Court Opinion

ID: 4725005
Source: CourtListenerOpinion
Date Created: 2021-08-12 02:50:55.522433+00
Date Added: 2024-06-11T08:07:47.761269
License: Public Domain

The opinion of the court was delivered by
Fullerton, J.
The respondent, a building and loan association, brought this action to foreclose a mortgage executed by one William Parr and one John Paterson to it to secure a loan of nine hundred dollars. It recovered a judgment and a decree of foreclosure for the amount demanded. The loan was made upon the usual terms and conditions common to loans made by such associations to their subscribers. The company required the applicants to subscribe for eighteen shares of its capital stoeh, of the par value of one hundred dollars each, and assign nine *116of them to the company absolutely, and the remainder as security for the payment of the loan. After the execution of the mortgage, the mortgagors sold the mortgaged property to the appellant Laura Ilarlowe, and at the same time made to her an assignment of their interest in the shares of stock held by them in the respondent corporation; the purchaser agreeing, in her written acceptance of the assignment of the stock, to the terms and conditions contained in the certificate thereof, and “to carry out all the terms, covenants and conditions in said assignment contained.” The record shows that the payments made on account of the transaction, and credited to payments on stock, fines, penalties, and interest are sufficient to extinguish the loan, if all of them be applied to its liquidation.
In Hale v. Stenger, 22 Wash. 516, 699 (63 Pac. 554), and the subsequent cases of Hopkins v. Hale, 23 Wash. 790 (63 Pac. 1134), and United States Savings & Loan Co. v. Owens, 23 Wash. 790 (63 Pac. 1134), following that case, we held that the contract evidenced by a transaction of this kind was one of loan merely, entered into for the purpose of borrowing money by one of the parties and lending by the other; that the relation of corporation and stockholder was a mere fiction; and that payments made on account of the transaction, no "matter by what name called, should be treated as payments upon the loan, and credited to the satisfaction thereof. The rule of these cases is decisive of the case before us, and requires its reversal, unless, as was suggested at the hearing, its facts take it without the operation of the rule. The distinction sought to be made arises from the fact that the appellants are assignees of the original borrowers, and agreed, in their acceptance of the assignment, to perform the conditions of the contract according to its terms; the contention being that, although the original borrowers might have claimed *117differently, the appellants are estopped to claim that the contract is other than what upon its face it purports to be. But this contention mistakes the effect of the decisions cited. The court did not by these decisions make a new contract for the parties. It simply construed the contract the parties made, holding it to be one of borrowing and loaning money. Hence, when the loan is paid, its conditions are performed according to its terms, which is all the present assignee agreed to do by her written acceptance of the assignment.
The judgment is reversed, and the cause remanded, with instructions to enter judgment for the appellants to the effect that the respondent take nothing by its action, with costs to the appellants.
Reavis, O. J., and White, Dunbar and Anders, JJ., concur.

**TASKS FOR THIS EXERCISE:**
- 1) Name every earlier case the court opinion cites by name.
- 2) From the court opinion, extract the stretch from "The judgment is" through "Anders, JJ., concur.".
These records have nothing to do with the court opinion.

[Records excerpted from a collection]
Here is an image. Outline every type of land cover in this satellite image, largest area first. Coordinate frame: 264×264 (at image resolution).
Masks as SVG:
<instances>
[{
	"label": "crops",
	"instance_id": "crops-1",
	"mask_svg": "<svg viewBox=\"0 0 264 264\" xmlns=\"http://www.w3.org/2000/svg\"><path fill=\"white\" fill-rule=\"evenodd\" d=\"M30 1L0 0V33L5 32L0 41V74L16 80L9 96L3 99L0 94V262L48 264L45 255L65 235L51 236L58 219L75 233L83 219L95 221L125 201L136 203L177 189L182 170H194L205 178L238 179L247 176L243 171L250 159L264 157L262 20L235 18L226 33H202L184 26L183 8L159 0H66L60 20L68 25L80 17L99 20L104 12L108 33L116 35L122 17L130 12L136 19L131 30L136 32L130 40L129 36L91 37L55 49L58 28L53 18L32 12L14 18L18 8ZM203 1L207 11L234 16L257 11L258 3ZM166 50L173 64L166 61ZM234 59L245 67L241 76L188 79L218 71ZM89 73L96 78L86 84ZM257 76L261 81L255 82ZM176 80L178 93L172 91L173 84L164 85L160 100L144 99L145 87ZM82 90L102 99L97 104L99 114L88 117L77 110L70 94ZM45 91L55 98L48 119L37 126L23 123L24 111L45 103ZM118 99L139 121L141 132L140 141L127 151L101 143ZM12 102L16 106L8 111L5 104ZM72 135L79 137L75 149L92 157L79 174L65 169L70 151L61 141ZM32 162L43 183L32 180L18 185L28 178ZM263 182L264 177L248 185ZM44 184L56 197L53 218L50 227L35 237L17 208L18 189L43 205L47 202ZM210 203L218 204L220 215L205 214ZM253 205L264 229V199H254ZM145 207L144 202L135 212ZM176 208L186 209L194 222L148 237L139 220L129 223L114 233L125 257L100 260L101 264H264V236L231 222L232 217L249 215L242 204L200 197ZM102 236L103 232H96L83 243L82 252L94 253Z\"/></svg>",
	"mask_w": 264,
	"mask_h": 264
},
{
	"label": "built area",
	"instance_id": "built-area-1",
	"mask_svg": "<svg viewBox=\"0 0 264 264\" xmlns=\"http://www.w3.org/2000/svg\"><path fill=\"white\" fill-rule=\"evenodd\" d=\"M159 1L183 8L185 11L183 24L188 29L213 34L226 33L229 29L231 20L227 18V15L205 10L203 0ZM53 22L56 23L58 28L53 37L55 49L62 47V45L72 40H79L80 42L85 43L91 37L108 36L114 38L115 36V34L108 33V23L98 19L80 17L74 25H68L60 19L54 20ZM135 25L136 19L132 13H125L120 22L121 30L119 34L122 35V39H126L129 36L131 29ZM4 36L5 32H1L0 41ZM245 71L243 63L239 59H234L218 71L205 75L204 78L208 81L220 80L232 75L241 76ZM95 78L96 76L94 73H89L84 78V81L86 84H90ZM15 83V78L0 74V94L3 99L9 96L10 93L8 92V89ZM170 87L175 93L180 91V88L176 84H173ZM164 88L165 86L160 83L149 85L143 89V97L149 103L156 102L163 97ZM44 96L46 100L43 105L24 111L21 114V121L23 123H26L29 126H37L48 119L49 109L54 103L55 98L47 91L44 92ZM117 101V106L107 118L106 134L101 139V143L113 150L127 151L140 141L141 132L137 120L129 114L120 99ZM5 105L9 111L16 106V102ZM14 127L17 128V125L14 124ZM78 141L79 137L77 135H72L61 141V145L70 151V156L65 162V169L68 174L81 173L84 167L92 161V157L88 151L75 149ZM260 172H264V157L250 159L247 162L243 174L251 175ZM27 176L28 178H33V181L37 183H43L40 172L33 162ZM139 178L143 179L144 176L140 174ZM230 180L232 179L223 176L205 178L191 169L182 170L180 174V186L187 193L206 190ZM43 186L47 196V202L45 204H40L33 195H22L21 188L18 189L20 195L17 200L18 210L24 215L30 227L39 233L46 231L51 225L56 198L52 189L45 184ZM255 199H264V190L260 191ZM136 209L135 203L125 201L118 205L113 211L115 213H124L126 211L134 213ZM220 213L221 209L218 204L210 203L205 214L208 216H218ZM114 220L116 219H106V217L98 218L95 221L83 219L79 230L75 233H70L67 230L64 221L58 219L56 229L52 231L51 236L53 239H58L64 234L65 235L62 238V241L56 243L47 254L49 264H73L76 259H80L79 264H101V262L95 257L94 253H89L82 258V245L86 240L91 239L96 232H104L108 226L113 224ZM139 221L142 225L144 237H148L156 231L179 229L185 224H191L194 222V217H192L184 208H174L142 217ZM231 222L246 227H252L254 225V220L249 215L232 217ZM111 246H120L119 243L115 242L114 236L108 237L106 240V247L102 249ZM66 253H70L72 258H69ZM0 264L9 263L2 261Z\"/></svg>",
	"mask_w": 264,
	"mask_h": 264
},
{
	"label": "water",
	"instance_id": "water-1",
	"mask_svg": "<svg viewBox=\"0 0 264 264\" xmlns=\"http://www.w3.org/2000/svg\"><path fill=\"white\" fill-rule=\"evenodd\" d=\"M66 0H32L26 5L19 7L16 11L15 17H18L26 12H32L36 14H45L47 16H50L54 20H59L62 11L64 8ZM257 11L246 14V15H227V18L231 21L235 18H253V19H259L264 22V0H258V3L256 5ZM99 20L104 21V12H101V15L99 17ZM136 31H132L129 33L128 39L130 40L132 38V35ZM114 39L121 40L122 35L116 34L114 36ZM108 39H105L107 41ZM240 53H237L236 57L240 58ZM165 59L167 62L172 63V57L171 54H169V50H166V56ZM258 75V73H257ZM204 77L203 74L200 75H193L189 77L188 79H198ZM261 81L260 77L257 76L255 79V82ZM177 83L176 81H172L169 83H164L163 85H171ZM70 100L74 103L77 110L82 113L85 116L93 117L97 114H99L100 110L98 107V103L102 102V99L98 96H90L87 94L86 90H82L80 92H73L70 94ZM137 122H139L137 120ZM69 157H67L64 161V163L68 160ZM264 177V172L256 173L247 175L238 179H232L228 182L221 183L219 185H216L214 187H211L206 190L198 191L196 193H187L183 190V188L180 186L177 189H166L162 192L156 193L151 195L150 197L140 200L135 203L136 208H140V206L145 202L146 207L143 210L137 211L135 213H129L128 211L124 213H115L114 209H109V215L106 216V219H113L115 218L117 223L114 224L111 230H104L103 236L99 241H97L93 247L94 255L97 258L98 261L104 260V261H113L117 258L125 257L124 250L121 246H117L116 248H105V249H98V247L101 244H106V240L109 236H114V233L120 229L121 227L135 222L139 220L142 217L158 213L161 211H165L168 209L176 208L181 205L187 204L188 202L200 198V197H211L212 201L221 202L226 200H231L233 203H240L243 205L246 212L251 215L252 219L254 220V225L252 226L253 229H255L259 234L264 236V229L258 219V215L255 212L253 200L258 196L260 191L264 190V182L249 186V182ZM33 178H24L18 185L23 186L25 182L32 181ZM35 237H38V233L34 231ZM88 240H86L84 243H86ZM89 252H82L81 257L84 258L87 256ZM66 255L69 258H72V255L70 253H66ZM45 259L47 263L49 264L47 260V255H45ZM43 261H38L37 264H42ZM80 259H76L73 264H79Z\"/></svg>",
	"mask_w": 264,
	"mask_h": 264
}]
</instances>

**RESPONSES BY ITEM NUMBER:**
- 1)
Hale v. Stenger
Hopkins v. Hale
United States Savings & Loan Co. v. Owens

- 2)
The judgment is reversed, and the cause remanded, with instructions to enter judgment for the appellants to the effect that the respondent take nothing by its action, with costs to the appellants.
Reavis, O. J., and White, Dunbar and Anders, JJ., concur.